# What you should do
Transcribe the data that follows precisely, omitting nothing.

[Dataset items]
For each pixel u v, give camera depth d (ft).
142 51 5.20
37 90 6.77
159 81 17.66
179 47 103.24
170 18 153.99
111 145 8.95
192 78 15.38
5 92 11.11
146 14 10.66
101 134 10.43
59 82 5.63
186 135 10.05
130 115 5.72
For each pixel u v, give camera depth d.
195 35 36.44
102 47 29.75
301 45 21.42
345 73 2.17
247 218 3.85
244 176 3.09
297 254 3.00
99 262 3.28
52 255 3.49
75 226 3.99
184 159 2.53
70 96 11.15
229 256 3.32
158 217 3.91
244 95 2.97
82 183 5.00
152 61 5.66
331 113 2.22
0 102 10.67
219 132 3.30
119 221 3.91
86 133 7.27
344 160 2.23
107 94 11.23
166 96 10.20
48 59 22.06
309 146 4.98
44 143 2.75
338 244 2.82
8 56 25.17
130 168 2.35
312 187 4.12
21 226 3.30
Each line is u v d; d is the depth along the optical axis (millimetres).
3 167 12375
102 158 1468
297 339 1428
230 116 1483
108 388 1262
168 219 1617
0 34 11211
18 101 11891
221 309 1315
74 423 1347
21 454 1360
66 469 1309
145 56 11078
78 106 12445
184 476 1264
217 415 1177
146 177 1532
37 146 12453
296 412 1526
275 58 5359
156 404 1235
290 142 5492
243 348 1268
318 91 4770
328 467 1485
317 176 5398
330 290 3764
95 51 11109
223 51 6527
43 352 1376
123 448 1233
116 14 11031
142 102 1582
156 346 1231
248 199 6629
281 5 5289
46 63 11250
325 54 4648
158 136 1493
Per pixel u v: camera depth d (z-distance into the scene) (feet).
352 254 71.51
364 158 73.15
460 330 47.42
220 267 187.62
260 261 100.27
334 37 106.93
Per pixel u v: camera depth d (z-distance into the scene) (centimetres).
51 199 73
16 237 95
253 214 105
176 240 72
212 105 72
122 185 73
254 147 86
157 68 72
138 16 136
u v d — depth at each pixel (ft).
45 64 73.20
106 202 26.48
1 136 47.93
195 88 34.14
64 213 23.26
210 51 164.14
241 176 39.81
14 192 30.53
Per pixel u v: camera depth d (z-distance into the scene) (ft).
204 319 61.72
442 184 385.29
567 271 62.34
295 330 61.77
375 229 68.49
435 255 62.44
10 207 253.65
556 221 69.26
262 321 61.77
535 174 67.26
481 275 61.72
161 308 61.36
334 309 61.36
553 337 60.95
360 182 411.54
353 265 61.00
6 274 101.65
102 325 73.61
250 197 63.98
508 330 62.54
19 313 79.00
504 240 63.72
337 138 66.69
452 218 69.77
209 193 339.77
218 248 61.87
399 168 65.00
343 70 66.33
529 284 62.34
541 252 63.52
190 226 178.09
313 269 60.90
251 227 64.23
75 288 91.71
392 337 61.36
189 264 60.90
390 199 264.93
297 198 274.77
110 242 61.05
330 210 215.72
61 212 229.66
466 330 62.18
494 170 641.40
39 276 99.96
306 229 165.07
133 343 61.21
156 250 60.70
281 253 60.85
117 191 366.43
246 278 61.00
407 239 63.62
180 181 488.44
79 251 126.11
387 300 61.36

# Problem solution
For each pixel u v, give camera depth d (ft).
142 51 5.20
37 90 6.77
159 81 17.66
179 47 103.24
170 18 153.99
111 145 8.95
192 78 15.38
5 92 11.11
146 14 10.66
101 134 10.43
59 82 5.63
186 135 10.05
130 115 5.72
For each pixel u v, give camera depth d.
195 35 36.44
102 47 29.75
301 45 21.42
345 73 2.17
247 218 3.85
244 176 3.09
297 254 3.00
99 262 3.28
52 255 3.49
75 226 3.99
184 159 2.53
70 96 11.15
229 256 3.32
158 217 3.91
244 95 2.97
82 183 5.00
152 61 5.66
331 113 2.22
0 102 10.67
219 132 3.30
119 221 3.91
86 133 7.27
344 160 2.23
107 94 11.23
166 96 10.20
48 59 22.06
309 146 4.98
44 143 2.75
338 244 2.82
8 56 25.17
130 168 2.35
312 187 4.12
21 226 3.30
Each line is u v d; d is the depth along the optical axis (millimetres).
3 167 12375
102 158 1468
297 339 1428
230 116 1483
108 388 1262
168 219 1617
0 34 11211
18 101 11891
221 309 1315
74 423 1347
21 454 1360
66 469 1309
145 56 11078
78 106 12445
184 476 1264
217 415 1177
146 177 1532
37 146 12453
296 412 1526
275 58 5359
156 404 1235
290 142 5492
243 348 1268
318 91 4770
328 467 1485
317 176 5398
330 290 3764
95 51 11109
223 51 6527
43 352 1376
123 448 1233
116 14 11031
142 102 1582
156 346 1231
248 199 6629
281 5 5289
46 63 11250
325 54 4648
158 136 1493
Per pixel u v: camera depth d (z-distance into the scene) (feet).
352 254 71.51
364 158 73.15
460 330 47.42
220 267 187.62
260 261 100.27
334 37 106.93
Per pixel u v: camera depth d (z-distance into the scene) (centimetres).
51 199 73
16 237 95
253 214 105
176 240 72
212 105 72
122 185 73
254 147 86
157 68 72
138 16 136
u v d — depth at each pixel (ft).
45 64 73.20
106 202 26.48
1 136 47.93
195 88 34.14
64 213 23.26
210 51 164.14
241 176 39.81
14 192 30.53
Per pixel u v: camera depth d (z-distance into the scene) (ft).
204 319 61.72
442 184 385.29
567 271 62.34
295 330 61.77
375 229 68.49
435 255 62.44
10 207 253.65
556 221 69.26
262 321 61.77
535 174 67.26
481 275 61.72
161 308 61.36
334 309 61.36
553 337 60.95
360 182 411.54
353 265 61.00
6 274 101.65
102 325 73.61
250 197 63.98
508 330 62.54
19 313 79.00
504 240 63.72
337 138 66.69
452 218 69.77
209 193 339.77
218 248 61.87
399 168 65.00
343 70 66.33
529 284 62.34
541 252 63.52
190 226 178.09
313 269 60.90
251 227 64.23
75 288 91.71
392 337 61.36
189 264 60.90
390 199 264.93
297 198 274.77
110 242 61.05
330 210 215.72
61 212 229.66
466 330 62.18
494 170 641.40
39 276 99.96
306 229 165.07
133 343 61.21
156 250 60.70
281 253 60.85
117 191 366.43
246 278 61.00
407 239 63.62
180 181 488.44
79 251 126.11
387 300 61.36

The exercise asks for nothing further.